The redesigned Hyundai Tucson adopted a new automatic dual-clutch transmission (DCT) primarily to save fuel. DCTs are all the rage among European premium models because they supposedly bridged the gap between a manual stick shift and a traditional automatic. However, the DCT can feel goofy when one starts off, or when one is moving a DCT-equipped vehicle into or out of a garage. Some Euro-lux brands have moved to back to conventional automatics in their more sedate sedans. For a full list of which affordable crossovers offer which type of transmission, check out BestRide's rundown.

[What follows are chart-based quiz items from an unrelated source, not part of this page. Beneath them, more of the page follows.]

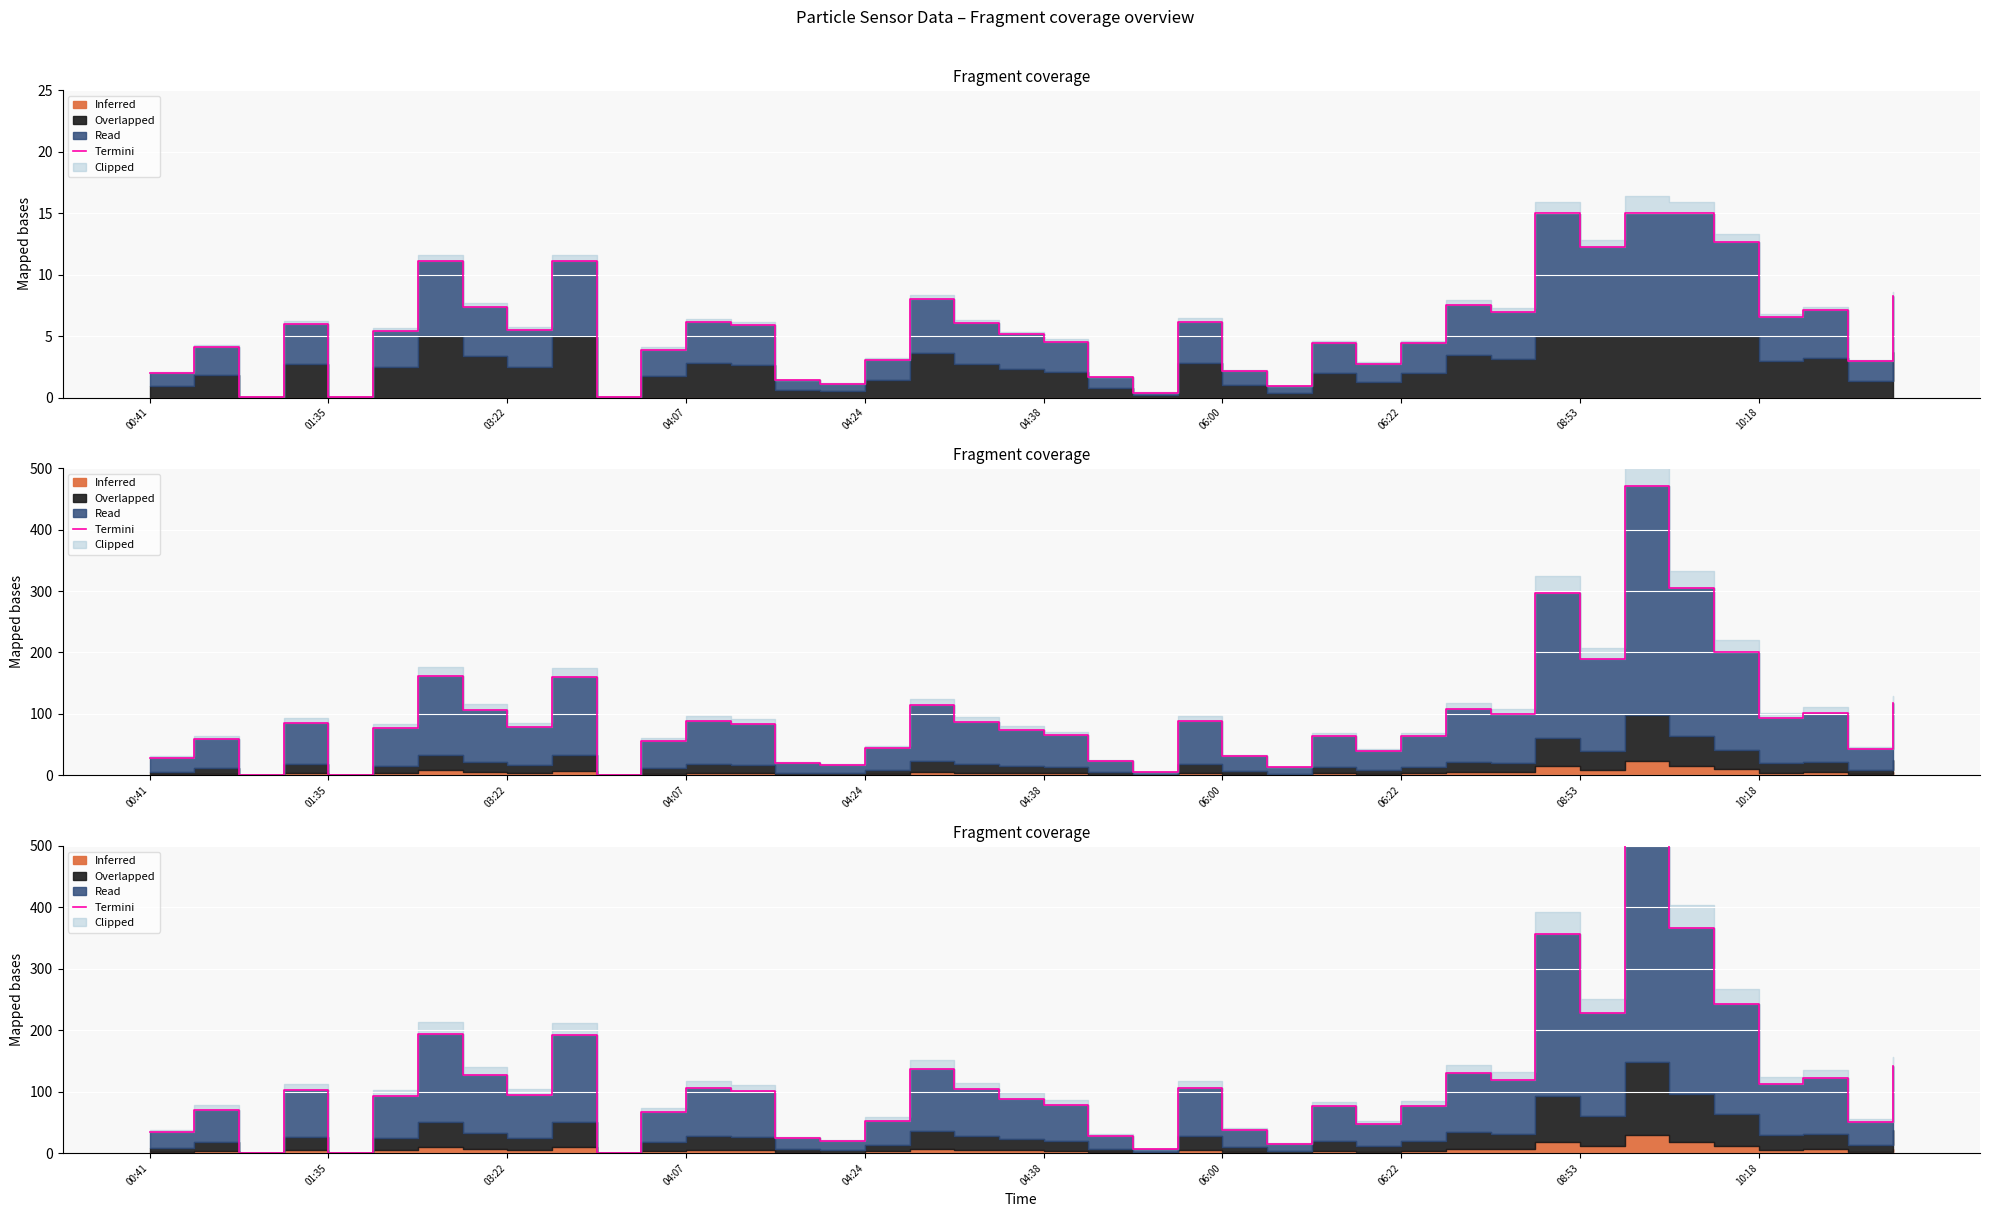

How many interior local peaks (higher than both neighbors) does the data have?

12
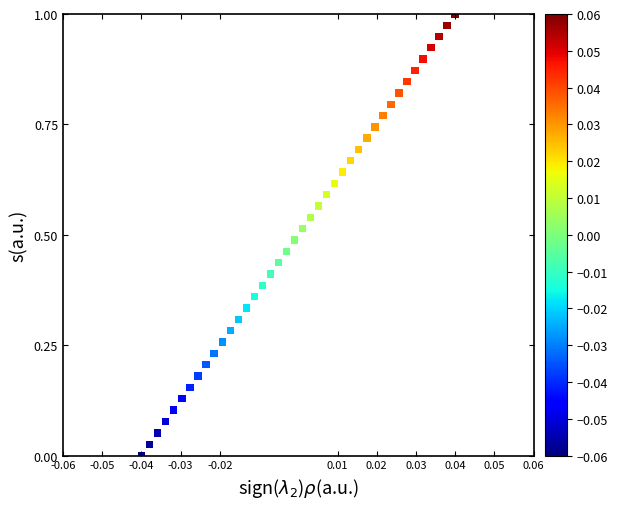

How many points are shown in the scatter plot?

40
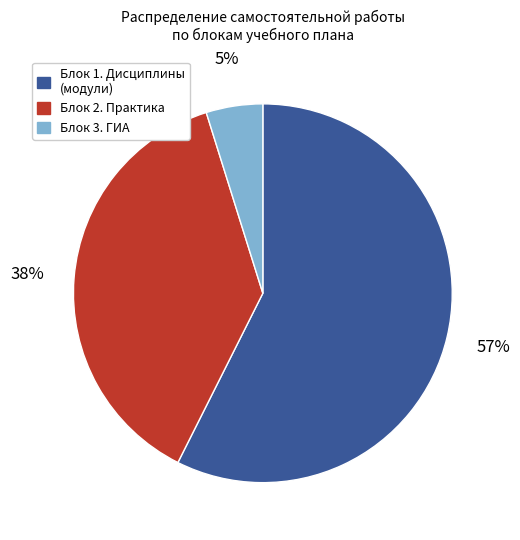

How many slices are in this pie chart?

3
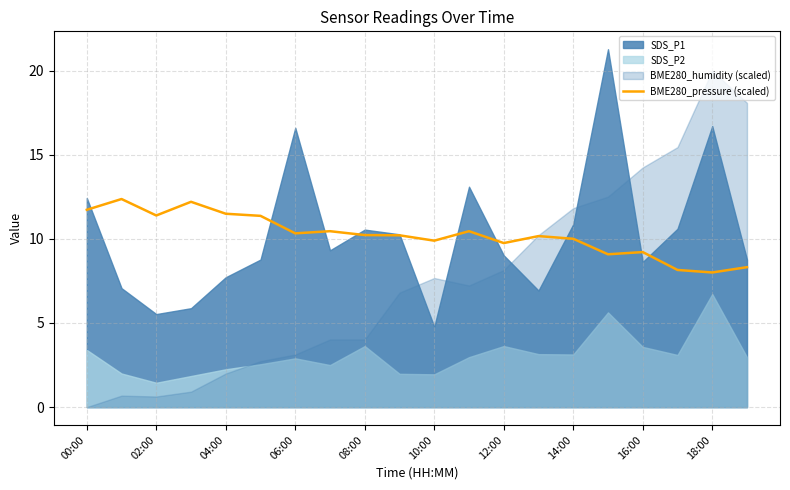

Is it true that BME280_pressure (scaled) equals 2.5 at 16:00?

False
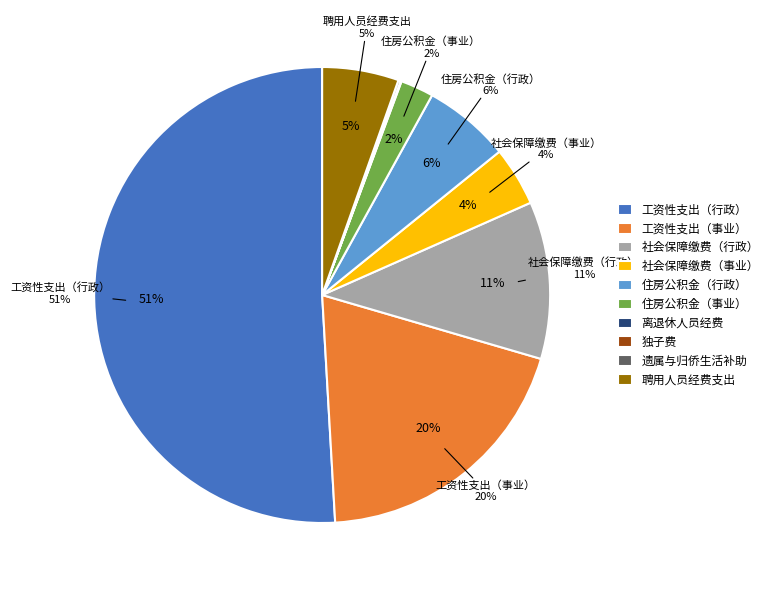

True or false: 工资性支出（事业） accounts for 27% of the total.

False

To be clear, these minor odd feelings are not what the Tucson’s DCT problems are. Owners report that the Tucson won’t move and that the engine revs high without forward progress. This is a slam-dunk safety issue, and we expect a recall will be the result. So far, Hyundai has only issued a Technical Service Bulletin (number 16-01-035.) Check out the video above for a clear look at the issue.
CarComplaints.com reader and comment contributor, Kathima, explained the problem perfectly, writing this August 6th, “…on my way to work, stopped at a light, in a left turn lane, I attempted to accelerate, and the engine just revved and was completely unresponsive. I kept putting it in Park and putting it in Drive. I shut it off and restarted it, and finally, it moved forward, allowing me only five mph forward movement.”
Patricia P. of Williamsville, NY had a similar experience, and her Tucson has been to the dealer three times to address it. She wrote on July 8th, “Intermittently It will not move when I give it gas. The RPMS go up to 6000, but the car won’t move. It’s the DCT transmission. The car is a death trap. Someone is going to get killed.” Heady stuff.
The new 2016 Hyundai Tucson has a lot of positive attributes. My review of the vehicle was positive, and I found it a very fun crossover to drive. It is also one of the safest compact crossovers on the market concerning crash safety and crash avoidance. In a recent test, it was the only crossover tested by IIHS to score Good on the small frontal overlap test on the passenger side of the vehicle. With so much going for it, Hyundai will surely sort these issues out. In the meantime, the Tucson’s cousin, the Kia Sportage, may be an option. It uses a conventional automatic transmission.